Segment Open
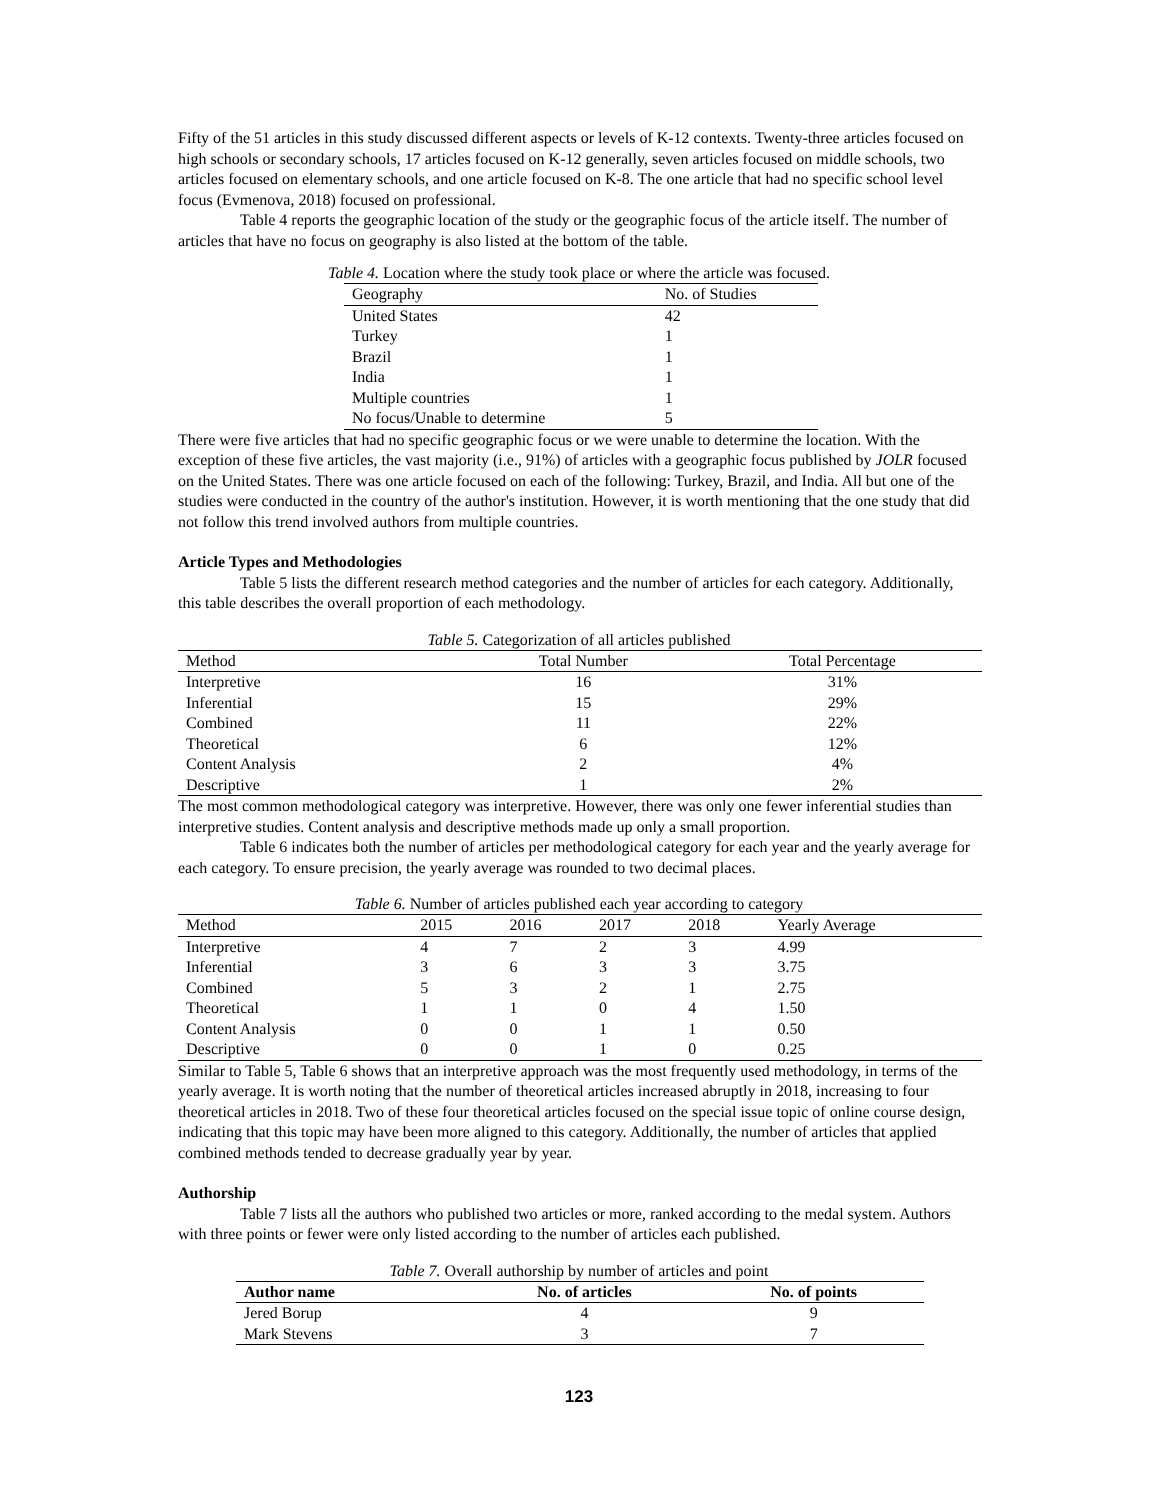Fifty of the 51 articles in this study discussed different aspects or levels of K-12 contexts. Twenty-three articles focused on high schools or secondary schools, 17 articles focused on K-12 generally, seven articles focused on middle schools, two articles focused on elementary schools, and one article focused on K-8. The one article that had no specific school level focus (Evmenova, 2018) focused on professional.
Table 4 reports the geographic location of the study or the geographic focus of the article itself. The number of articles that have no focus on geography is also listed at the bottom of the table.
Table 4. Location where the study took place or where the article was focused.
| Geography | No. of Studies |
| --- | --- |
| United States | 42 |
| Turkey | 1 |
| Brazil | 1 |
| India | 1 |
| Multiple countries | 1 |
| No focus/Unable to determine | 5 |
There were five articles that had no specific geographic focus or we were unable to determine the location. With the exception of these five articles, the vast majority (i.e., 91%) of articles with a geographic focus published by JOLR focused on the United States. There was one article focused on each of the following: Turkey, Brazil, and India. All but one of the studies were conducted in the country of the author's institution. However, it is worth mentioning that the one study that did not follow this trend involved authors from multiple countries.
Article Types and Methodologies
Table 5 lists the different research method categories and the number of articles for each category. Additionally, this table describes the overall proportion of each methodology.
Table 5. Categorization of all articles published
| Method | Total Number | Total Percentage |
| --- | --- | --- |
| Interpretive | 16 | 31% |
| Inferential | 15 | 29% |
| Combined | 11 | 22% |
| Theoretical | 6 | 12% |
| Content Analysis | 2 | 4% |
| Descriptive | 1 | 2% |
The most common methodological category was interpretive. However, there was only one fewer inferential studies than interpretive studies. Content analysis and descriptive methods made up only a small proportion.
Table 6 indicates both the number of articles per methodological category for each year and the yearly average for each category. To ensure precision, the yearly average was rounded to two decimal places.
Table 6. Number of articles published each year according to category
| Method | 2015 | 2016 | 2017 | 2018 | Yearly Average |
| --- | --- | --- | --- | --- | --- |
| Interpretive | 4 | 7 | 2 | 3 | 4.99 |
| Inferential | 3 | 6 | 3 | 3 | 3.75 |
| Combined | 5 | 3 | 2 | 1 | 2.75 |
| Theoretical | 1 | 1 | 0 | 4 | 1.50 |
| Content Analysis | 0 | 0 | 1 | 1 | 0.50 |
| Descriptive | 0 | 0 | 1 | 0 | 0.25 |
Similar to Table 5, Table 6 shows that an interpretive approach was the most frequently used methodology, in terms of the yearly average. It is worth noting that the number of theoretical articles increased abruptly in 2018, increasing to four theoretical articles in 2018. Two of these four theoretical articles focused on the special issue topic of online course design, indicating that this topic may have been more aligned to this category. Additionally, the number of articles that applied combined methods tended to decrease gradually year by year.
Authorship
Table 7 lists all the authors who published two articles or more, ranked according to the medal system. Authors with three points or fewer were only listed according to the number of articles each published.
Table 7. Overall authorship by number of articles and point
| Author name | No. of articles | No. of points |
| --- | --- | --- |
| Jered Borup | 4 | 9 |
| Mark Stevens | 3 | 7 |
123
Segment Closed
### Activity:
Return all lines of the material above in which the word "Content" occurs.

### Answer to this exercise:
| Content Analysis | 2 | 4% |
The most common methodological category was interpretive. However, there was only one fewer inferential studies than interpretive studies. Content analysis and descriptive methods made up only a small proportion.
| Content Analysis | 0 | 0 | 1 | 1 | 0.50 |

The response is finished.